## [Brief 1]
In the multiband raster prediction post below, rewrite the passage from "I've found this" up to and including "as a feedback).", swapping "modelling vignette" for "prediction vignette".

## [Selected passage]

▬▬▬

Prediction on multiband rasters #448

pat-s commented 3 years ago

AFAICS there is no way around to "split" a multiband raster, i.e. convert it to a data.frame, if one wants to predict on it - is that correct?

In ?predict.stars I read:

separate predictors in object need to be separate attributes in object; in case they are e.g. in a band dimension, use 'split(object)'

I've found this part hard to understand in the first place when getting started with {stars}. It became clearer after looking at the modelling vignette, especially at section "stars objects as data.frame" (just as a feedback).

Both terra::predict() and raster::predict() seem to do this internally, i.e. if the predictors are stored in multiple bands, users can just pass the stack and they will be found/used.

▬▬▬

## [Brief 2]
Copy the records from the line with "How many lines are shown in the chart?" up to and including the line with "dnbrad, rade9_aggzone_norm", leaving out the pictures.

## [Data to process]
▬▬▬

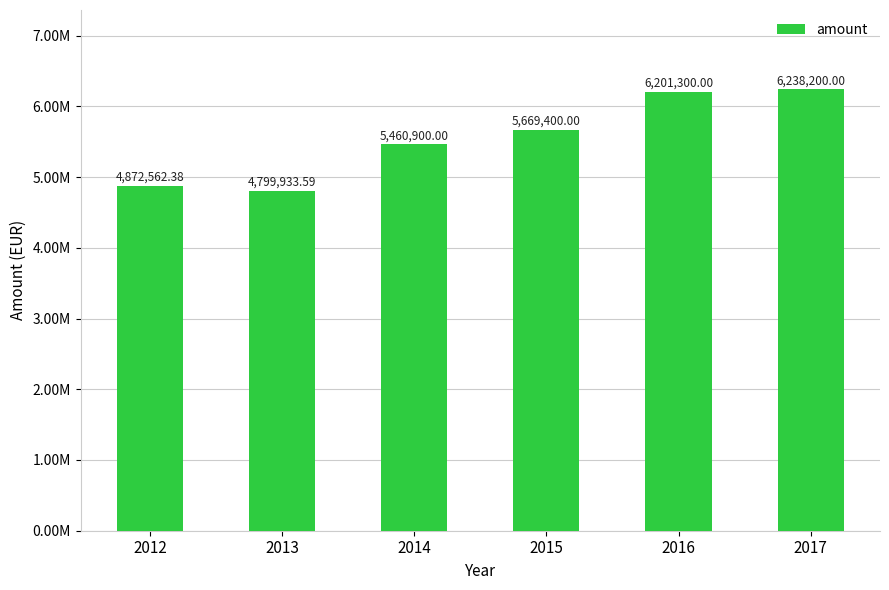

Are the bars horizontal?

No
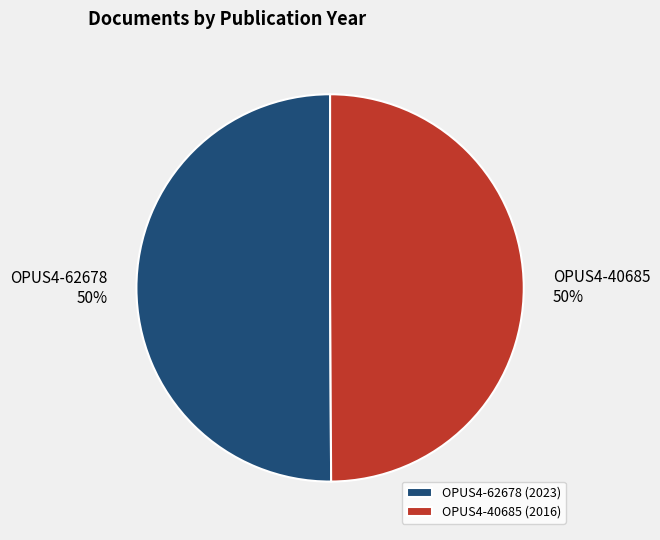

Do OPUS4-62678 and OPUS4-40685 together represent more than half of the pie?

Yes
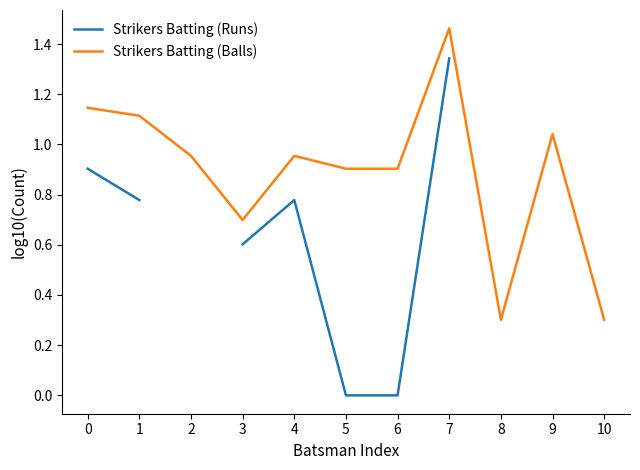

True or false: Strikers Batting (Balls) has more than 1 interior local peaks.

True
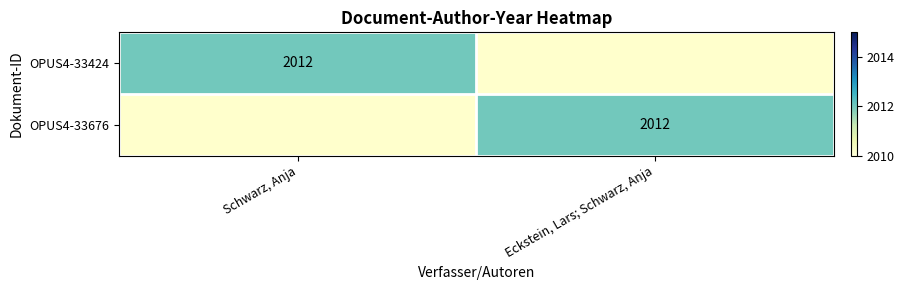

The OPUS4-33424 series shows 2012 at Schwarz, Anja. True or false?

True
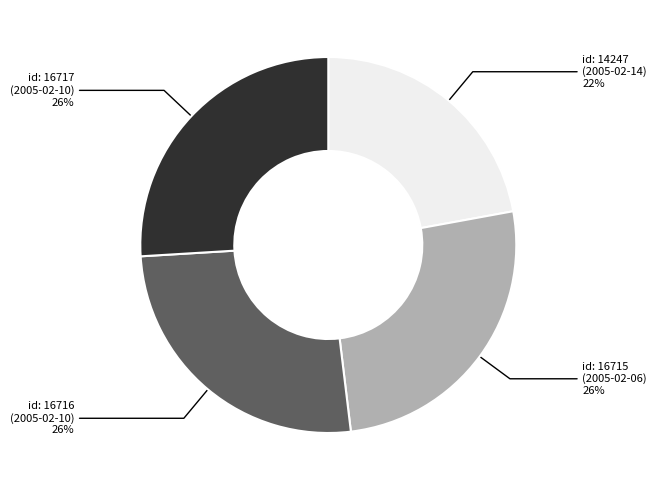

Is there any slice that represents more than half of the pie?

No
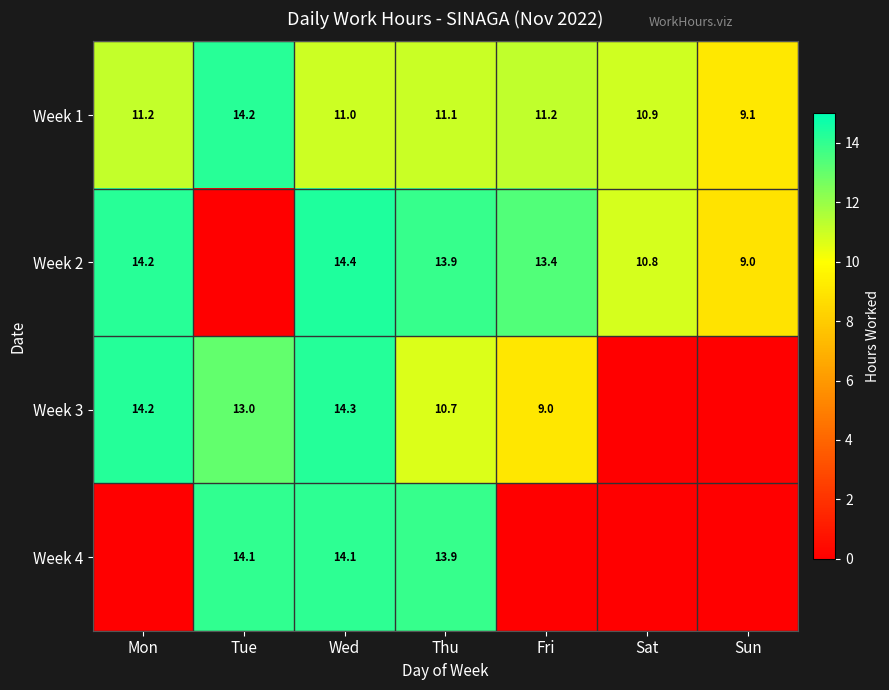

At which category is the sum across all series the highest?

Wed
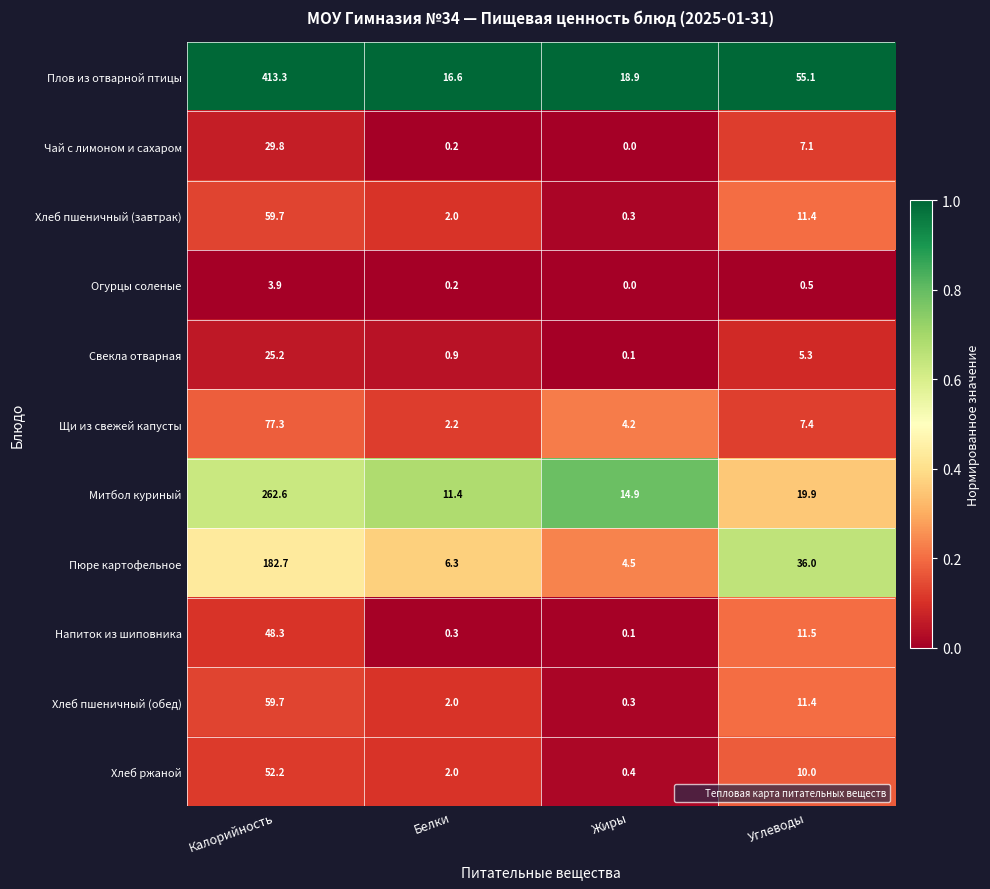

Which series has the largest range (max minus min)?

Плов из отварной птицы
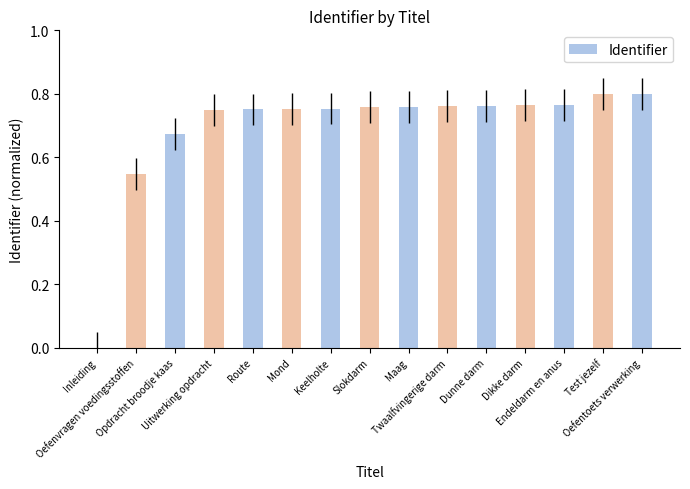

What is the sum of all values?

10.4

▬▬▬

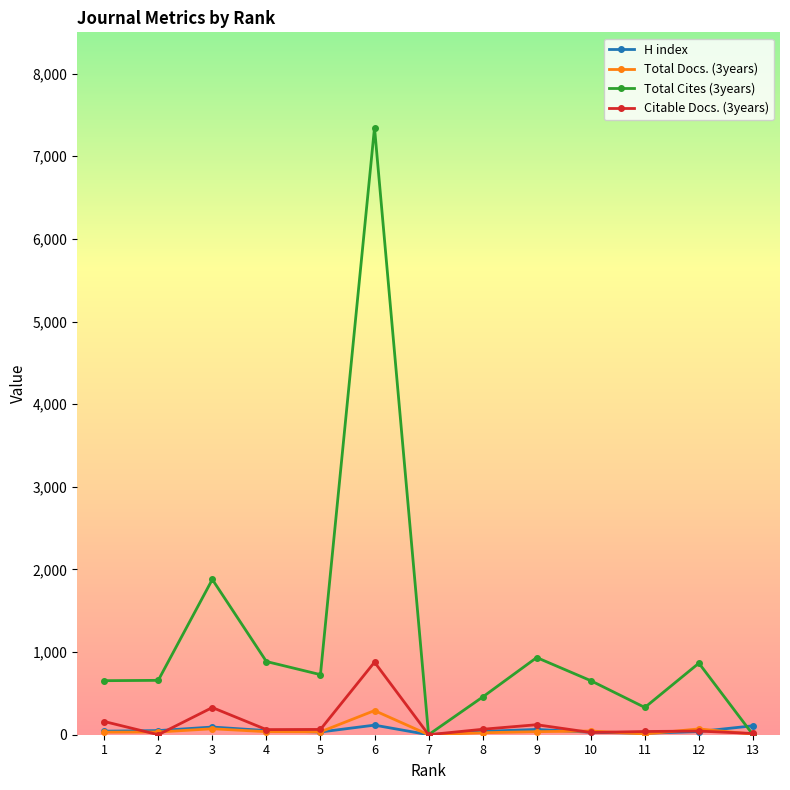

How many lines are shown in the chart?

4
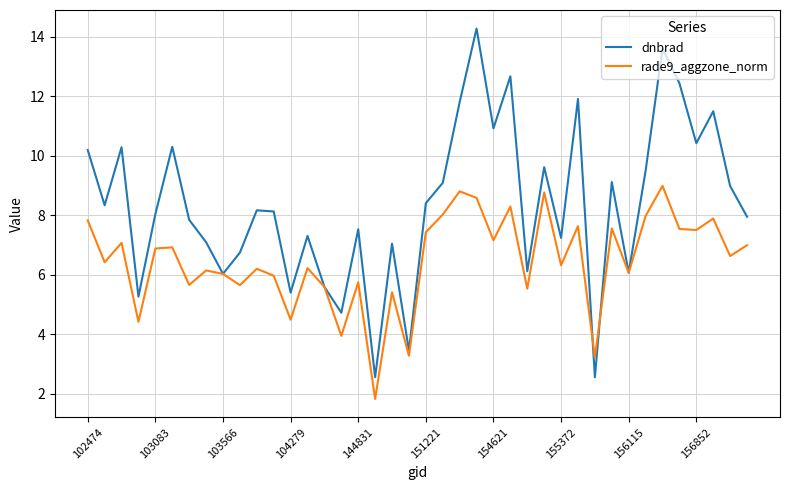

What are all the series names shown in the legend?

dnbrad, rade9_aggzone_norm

▬▬▬

## [Response box 1]
I've found this part hard to understand in the first place when getting started with {stars}. It became clearer after looking at the prediction vignette, especially at section "stars objects as data.frame" (just as a feedback).

## [Response box 2]
How many lines are shown in the chart?

4

What are all the series names shown in the legend?

dnbrad, rade9_aggzone_norm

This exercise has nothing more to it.